We are continuing on the theme of “normal” versus “abnormal” in medicine today. It turns out that there is clever medical lexicon to describe the insatiable urge to make all lab results and other findings normal in critical care medicine:
Euboxia is the state whereby all boxes on a pathology print-out are in the normal range.
Euboxia has been described in a recent journal article by Reade 2013: In pursuit of oxygen euboxia. The abstract is as follows:
“‘Euboxia’ (from the Greek ‘eu’ meaning good, normal or happy, and ‘box’ from the tradition of writing physiological variables in boxes) is a colloquial word used in many North American and other hospitals to describe the state of apparent perfection aimed at by residents by the time they present their patients on morning rounds. The term is used generally with irony or even sarcasm, as even the most junior medical student appreciates that while modern medicine can ‘fix’ just about any physiological variable (albeit at times only with measures such as mechanical ventilation and extracorporeal renal and cardiac support), our power to confer immortality remains elusive. Despite this clear disconnection between our ability to correct the parameters we can measure and our inability to correct the unmeasurable, much of the focus of critical care medicine throughout its history has been on restoring physiological variables to the ‘normal’ (by which is meant ‘normal in health’) range. This is now starting to change…”
The converse of euboxia is dysboxia.
The blogger Chris Nickson pointed out in lifeinthefastlane.com that there are a variety of states in which it is undesirable to bring patients back to the normal range.
These include hypertension during acute stroke and normalization of blood pressure during acute penetrating trauma, both of which we have covered in recent posts on this blog.
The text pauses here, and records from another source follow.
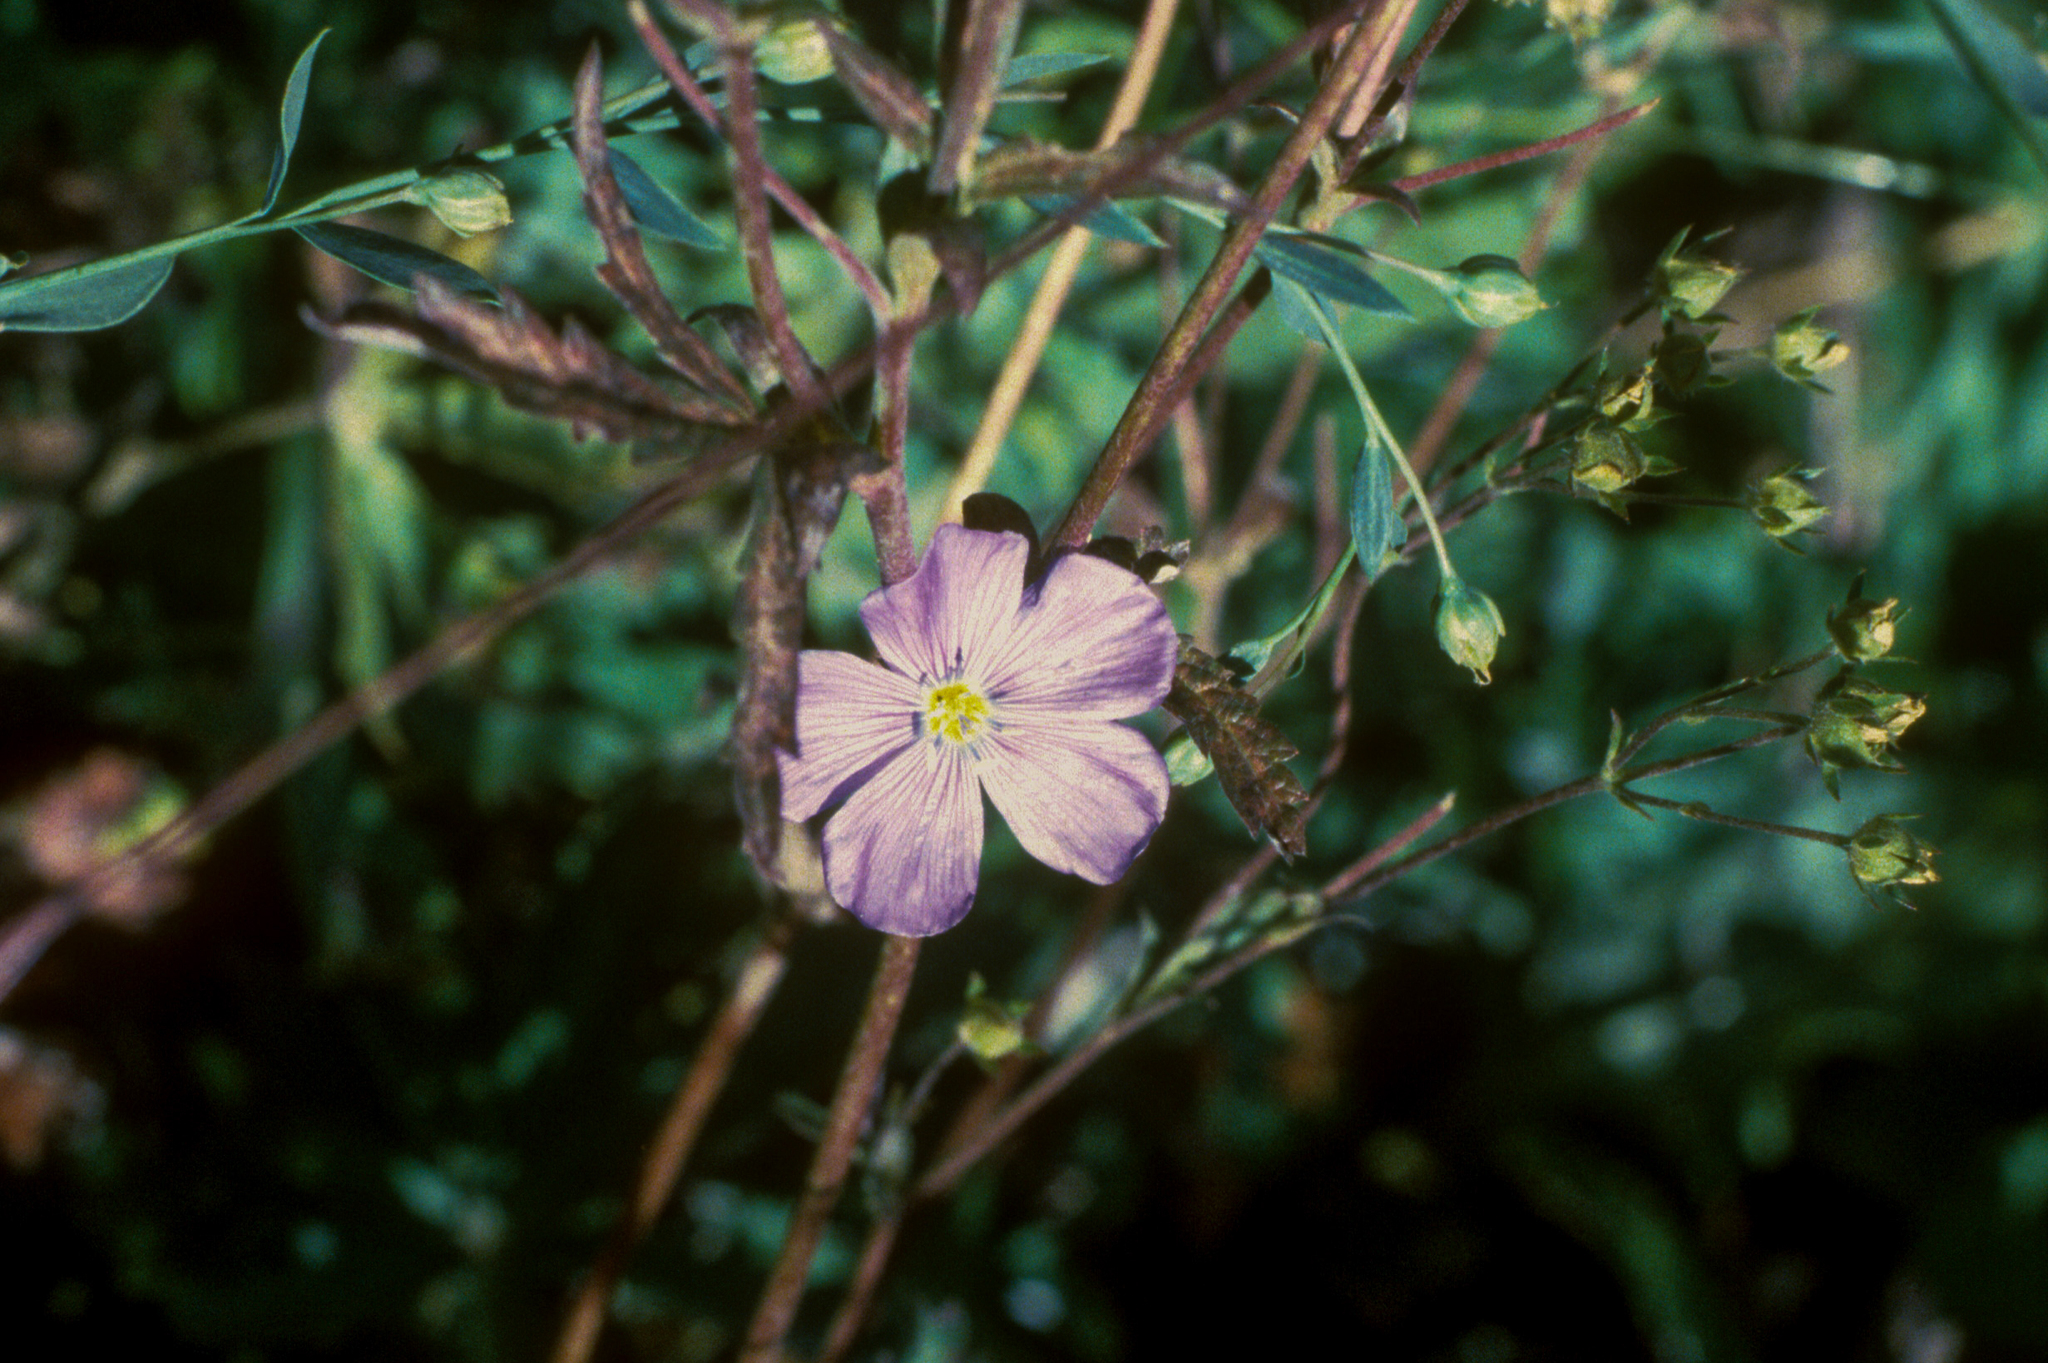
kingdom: Plantae
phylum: Tracheophyta
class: Magnoliopsida
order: Malpighiales
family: Linaceae
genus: Linum
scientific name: Linum lewisii
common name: Prairie flax
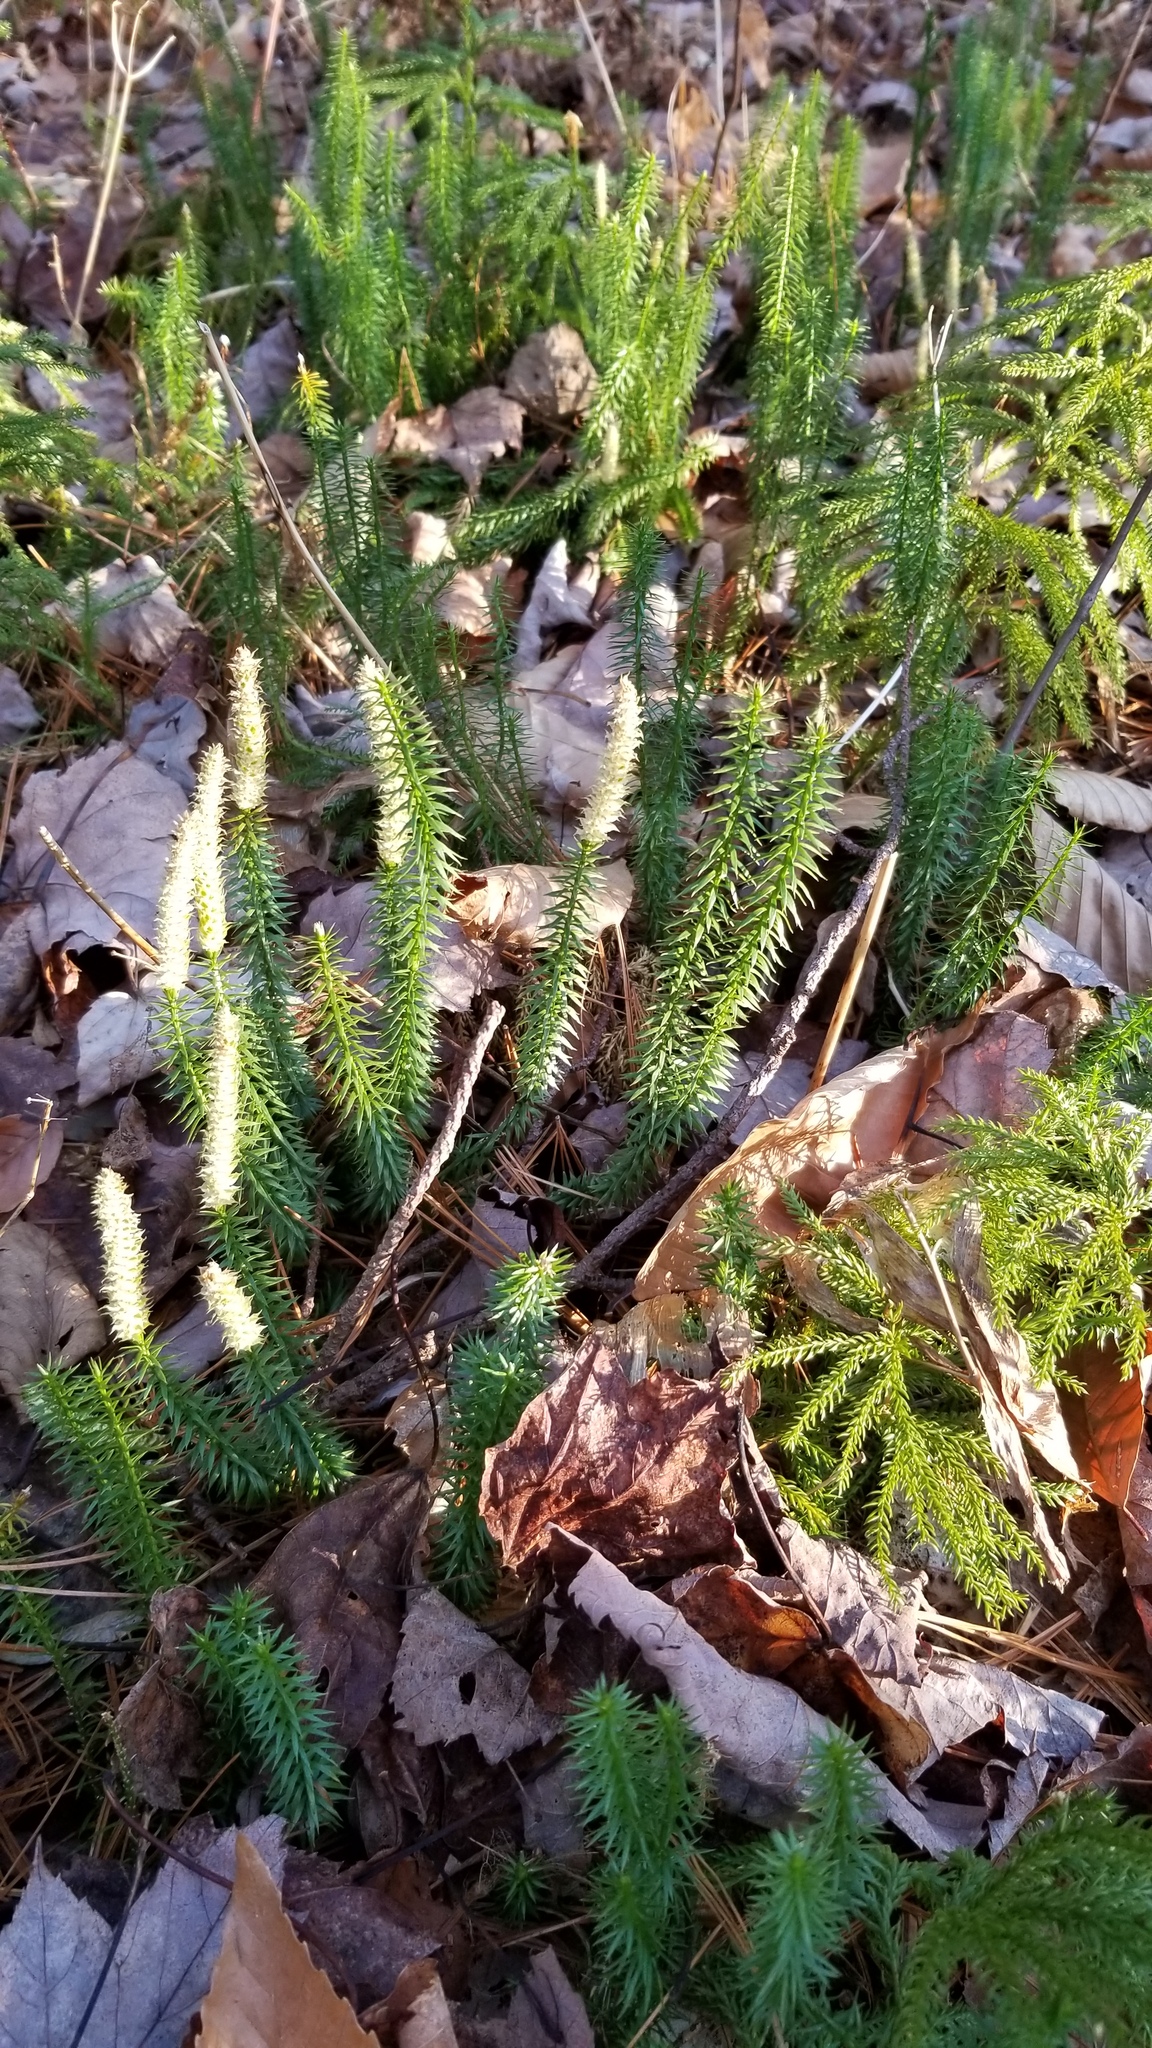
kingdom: Plantae
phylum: Tracheophyta
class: Lycopodiopsida
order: Lycopodiales
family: Lycopodiaceae
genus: Spinulum
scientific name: Spinulum annotinum
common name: Interrupted club-moss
A few examples of dysboxia that should not be immediately corrected include:
1. Elevated levels of carbon dioxide PaCO2 (hypercapnia) in acute respiratory distress syndrome. Permissive hypercapnia and acidosis are preferable to correction of PaCO2.
2. Correction of PaCO2 in diabetic ketoacidosis can be fatal.
3. Correction of anemia in critical illness does not improve outcomes; it can actually be harmful.
As Nickson writes: “Indeed, ‘normality’ is an elusive concept. ‘Normal’ people can have values that lie outside of the ‘normal’ range (for instance, if the reference interval is +/- 2 standard deviations from the mean ‘only’ 95% of the ‘normal’ population will fall within this range). Being outside of the ‘normal’ range might simply mean that, yes, you are part of a bell curve and that, yes, we humans are a diverse lot – it doesn’t necessarily mean you are sick. Furthermore, ‘normal’ values can lead us astray.”
I agree, and would add that many deviations from normal euboxia are in fact adaptations that help the organism cope with physiologic challenges.